TASK OBJECTIVE:
Please count the lines in the data below that mention the word "sophistication", then give only the total.

((

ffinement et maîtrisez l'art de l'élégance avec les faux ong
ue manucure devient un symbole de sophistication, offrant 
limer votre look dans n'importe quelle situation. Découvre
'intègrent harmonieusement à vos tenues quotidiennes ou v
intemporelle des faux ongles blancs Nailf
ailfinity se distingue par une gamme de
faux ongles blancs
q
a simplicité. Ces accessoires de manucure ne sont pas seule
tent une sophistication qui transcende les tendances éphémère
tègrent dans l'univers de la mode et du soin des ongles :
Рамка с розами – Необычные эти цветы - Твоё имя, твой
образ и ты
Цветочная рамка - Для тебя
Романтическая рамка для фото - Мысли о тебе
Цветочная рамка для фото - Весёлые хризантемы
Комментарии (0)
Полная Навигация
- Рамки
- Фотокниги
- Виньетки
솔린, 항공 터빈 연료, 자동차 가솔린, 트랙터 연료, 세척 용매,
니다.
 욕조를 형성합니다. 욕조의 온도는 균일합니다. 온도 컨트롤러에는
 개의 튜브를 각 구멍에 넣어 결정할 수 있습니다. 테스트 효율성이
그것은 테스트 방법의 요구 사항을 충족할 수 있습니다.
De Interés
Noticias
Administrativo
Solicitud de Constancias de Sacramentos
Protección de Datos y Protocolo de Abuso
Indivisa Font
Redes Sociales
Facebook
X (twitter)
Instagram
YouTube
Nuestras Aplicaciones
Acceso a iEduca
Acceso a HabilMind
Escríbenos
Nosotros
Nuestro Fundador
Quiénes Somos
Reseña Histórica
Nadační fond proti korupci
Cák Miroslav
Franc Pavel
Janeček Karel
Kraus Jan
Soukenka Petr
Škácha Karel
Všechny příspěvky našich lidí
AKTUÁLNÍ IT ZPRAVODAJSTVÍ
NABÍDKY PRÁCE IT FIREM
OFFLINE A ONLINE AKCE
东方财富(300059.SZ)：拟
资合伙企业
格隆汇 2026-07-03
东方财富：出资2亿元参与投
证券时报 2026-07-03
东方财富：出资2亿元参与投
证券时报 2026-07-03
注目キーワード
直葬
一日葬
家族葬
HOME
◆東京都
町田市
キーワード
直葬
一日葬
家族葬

))

TASK RESPONSE:
2